Fun.
1) How good am I consecutive maximal height ankle bounces?
Meh, probably average.
2) How good am I at maximal vert jump off a medium box?
Meh, probably average.
3) How good am I at short GCT vert jump (DJ over hurdles) off a medium box?
Meh, probably average.
4) How good is my full squat with perfect form?
Pretty good, ~2xbw
5) How proficient am I at hip thrusts, GHR, RDLs?
Don't know, not proficient by definition.
6) How powerful is my snatch and power clean compared to my squat?
See (5)
7) How good are my bounds, how smooth do they look?
Single-leg bound are turrible. DL bounds average.
8 ) How much more quad or hip involvement do I get in a SVJ?
About even.
9) How does my plant leg looks like when planting for a one-leg VJ?
Inconsistent; never great, sometimes very bad. Better than six months ago, though.
10) How much speed do I get into my running VJs?
Depends on the day. Usually not enough.
11) Compare broad jump to consecutive 2-leg bounds;
Consecutive broad jump is farther but not by a lot.
12) Compare a single jump squat height to a 1-2 jump squat;
Don't understand the question.
13) Compare your running single leg VJ to your running double leg VJ;
Big difference, DL is at ~5" higher.
14) Are you a very fast sprinter?
No.
Lay it on me, Raptor. What's my Rx? I'm gonna ask this in my planning thread, too.
Well...
First off, at 12), a single jump squat means you go down and jump up, like a regular, normal jump. The 1-2 jump squat is made with a little hop upwards, allowing for more calf load to occur (and more overall load too).
Anyway,
1), 2), 3), 4), 8), 9), 10), 11), 13) all contain the calf component and a quad component in a way or another.
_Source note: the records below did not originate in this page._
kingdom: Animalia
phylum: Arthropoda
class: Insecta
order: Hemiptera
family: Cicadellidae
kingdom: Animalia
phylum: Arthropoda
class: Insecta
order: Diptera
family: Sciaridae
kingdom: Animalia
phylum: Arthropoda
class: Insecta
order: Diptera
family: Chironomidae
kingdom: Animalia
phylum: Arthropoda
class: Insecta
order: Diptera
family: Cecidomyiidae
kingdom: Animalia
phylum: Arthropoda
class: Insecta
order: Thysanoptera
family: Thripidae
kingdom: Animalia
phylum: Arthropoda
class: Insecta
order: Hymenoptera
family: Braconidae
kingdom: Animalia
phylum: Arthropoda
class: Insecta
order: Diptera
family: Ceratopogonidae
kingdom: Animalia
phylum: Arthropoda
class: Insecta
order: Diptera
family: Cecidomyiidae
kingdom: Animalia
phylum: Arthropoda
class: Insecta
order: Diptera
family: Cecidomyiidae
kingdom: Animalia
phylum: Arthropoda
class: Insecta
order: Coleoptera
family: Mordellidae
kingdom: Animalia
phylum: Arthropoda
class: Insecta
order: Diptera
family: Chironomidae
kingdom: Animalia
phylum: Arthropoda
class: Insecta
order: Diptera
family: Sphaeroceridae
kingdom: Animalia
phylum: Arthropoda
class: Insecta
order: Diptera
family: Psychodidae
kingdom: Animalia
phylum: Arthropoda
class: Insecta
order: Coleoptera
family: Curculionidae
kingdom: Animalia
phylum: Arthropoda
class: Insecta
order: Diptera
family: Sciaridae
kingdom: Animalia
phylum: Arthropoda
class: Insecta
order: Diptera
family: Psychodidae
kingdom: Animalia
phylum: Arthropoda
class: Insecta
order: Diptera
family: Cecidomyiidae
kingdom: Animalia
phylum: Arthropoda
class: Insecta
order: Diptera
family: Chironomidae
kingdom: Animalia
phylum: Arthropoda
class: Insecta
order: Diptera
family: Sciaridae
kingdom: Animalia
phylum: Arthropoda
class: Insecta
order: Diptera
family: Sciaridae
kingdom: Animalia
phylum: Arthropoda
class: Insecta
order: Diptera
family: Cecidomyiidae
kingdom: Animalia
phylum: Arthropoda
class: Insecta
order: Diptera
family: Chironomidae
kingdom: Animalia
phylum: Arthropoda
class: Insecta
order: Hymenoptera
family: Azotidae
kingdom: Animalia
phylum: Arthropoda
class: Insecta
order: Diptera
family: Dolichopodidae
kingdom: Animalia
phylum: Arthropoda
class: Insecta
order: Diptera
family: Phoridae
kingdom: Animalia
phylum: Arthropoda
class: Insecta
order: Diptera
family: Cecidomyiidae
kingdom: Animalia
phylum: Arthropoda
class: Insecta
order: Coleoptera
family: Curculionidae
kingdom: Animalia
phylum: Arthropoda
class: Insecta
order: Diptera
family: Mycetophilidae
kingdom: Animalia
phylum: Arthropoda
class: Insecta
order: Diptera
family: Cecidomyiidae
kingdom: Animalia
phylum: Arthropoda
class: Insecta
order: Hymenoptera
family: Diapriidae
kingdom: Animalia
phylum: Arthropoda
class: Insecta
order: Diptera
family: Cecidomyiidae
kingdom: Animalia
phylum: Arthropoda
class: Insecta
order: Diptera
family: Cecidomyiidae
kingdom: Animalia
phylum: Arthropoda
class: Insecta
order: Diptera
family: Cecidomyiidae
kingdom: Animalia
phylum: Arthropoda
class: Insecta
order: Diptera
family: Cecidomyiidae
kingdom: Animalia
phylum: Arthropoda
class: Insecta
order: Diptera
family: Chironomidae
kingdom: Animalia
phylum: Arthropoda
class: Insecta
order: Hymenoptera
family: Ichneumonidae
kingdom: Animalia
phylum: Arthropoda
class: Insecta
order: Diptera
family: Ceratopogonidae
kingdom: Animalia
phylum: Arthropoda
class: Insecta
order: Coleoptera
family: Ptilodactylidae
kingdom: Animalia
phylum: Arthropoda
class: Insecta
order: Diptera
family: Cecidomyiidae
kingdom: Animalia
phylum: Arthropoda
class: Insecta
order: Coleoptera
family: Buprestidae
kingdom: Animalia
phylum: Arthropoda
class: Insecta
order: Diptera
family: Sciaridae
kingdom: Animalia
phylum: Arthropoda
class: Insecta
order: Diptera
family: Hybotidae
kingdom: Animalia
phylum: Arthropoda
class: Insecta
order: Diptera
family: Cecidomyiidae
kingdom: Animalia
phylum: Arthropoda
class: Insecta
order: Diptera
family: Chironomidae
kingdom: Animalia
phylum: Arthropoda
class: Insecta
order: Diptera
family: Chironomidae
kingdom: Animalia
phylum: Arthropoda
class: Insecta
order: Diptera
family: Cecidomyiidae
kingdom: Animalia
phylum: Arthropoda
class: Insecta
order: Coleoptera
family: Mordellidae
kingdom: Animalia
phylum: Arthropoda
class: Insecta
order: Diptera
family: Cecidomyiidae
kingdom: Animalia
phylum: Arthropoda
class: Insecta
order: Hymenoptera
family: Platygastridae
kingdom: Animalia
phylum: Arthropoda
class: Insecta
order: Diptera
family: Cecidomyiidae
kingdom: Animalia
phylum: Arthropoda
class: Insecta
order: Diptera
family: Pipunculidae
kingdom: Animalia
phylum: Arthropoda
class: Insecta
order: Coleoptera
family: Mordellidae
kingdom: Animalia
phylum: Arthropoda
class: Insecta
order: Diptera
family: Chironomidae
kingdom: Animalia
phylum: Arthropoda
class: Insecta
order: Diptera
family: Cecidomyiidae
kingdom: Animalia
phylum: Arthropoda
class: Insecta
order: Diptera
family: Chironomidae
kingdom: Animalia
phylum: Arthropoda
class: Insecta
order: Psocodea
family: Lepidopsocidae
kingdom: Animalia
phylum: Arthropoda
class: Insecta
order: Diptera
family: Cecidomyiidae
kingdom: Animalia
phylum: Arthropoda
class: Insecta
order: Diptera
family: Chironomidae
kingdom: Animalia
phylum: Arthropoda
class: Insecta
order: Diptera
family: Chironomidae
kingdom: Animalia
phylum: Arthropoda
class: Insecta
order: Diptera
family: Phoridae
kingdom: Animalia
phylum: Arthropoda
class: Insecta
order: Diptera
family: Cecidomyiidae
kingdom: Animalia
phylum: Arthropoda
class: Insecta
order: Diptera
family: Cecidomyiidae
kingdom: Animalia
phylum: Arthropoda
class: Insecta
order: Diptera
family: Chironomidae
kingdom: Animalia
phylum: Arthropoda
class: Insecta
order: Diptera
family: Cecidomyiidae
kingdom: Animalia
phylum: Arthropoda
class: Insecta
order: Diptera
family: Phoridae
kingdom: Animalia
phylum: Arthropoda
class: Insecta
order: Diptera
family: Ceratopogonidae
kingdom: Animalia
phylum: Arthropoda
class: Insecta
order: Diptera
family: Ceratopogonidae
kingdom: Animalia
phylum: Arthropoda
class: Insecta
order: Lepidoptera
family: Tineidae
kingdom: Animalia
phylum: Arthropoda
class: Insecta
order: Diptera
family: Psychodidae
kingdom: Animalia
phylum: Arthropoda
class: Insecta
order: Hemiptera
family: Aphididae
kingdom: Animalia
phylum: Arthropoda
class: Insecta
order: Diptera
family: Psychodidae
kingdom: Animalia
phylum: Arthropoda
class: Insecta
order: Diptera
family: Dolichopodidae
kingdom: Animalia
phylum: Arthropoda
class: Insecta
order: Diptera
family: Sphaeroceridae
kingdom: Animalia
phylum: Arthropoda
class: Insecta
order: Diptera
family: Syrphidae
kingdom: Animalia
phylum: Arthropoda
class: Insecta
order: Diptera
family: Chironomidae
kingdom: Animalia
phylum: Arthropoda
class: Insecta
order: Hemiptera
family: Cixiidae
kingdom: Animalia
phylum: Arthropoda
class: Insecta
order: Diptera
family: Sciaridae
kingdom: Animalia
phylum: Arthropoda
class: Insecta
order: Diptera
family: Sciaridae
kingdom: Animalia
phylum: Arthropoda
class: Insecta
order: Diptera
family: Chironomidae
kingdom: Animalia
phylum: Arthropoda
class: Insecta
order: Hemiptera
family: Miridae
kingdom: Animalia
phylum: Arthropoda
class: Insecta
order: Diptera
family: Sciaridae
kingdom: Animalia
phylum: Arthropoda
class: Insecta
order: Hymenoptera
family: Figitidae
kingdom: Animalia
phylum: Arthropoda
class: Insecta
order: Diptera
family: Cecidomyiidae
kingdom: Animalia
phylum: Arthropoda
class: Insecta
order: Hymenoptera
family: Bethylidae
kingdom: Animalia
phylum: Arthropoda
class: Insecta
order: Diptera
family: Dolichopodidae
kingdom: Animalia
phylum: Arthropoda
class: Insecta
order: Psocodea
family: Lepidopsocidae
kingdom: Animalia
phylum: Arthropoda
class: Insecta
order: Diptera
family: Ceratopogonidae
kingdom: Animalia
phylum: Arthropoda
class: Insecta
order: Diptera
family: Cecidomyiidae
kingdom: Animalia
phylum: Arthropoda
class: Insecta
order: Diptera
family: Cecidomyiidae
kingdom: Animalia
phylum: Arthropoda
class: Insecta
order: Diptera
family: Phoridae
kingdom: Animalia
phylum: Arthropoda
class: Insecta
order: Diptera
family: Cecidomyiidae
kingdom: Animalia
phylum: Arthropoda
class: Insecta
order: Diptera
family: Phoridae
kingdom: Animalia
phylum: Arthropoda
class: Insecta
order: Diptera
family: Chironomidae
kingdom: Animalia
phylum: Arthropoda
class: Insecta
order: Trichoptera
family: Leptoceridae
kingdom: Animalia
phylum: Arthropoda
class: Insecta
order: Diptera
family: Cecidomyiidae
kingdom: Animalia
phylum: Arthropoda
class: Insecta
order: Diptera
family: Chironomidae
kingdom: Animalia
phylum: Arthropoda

Off all these, 2), 4), 8) are more heavily into the quad component while the rest depend to the calf quite a bit more than 2), 4), 8) (obviously they don't completely exclude either the calf nor the quad, but either one is more important in these scenarios).
You can see that you display a good squat number, you get 50-50 (according to you at least) in the SVJ in between hips and quads (probably meaning the quads are strong enough) but you're not that good when it comes to adding the calves into the equation - 1), 3), 9), 10), 11), 13)
We can therefore conclude your calves might be lacking, or you're simply not very efficient in terms of lower leg ability/tendon stuff/plyos, or your structure isn't optimal for you to express such displays of reactive ability.
If you take 7) though, which is more of a calf+hip thing, you're still bad, with terrible single leg bounds and average double leg bounds, meaning you could suck in terms of calves (again) and/or glutes/hips.
14) tells you might be lacking in hamstring strength, which could also be holding you back (compound that with lack of calf strength/ankle stiffness and you get your ugly bounds and bad 1-leg jumping).
Since we have no info on 5) and 6), we can't really know how well developed is the posterior chain, but my guess is, considering your not so great 2-leg bounding difference in between a broad jump and the consecutive 2-leg bound that (besides the obvious lack of ankle/lower leg ability) you might be lacking in glute power since the glutes should be better primed in terms of position from the landing of a broad jump (in a consecutive 2-leg bound) to generate more power so...
You basically end up with strong quads, possibly weak glutes, weak hamstrings and weak calves. Obviously you need to take all this with a grain of salt since your structure might have something to do with your display of ability in certain events, but limiting the analysis to only this empirical thing, that's what you get.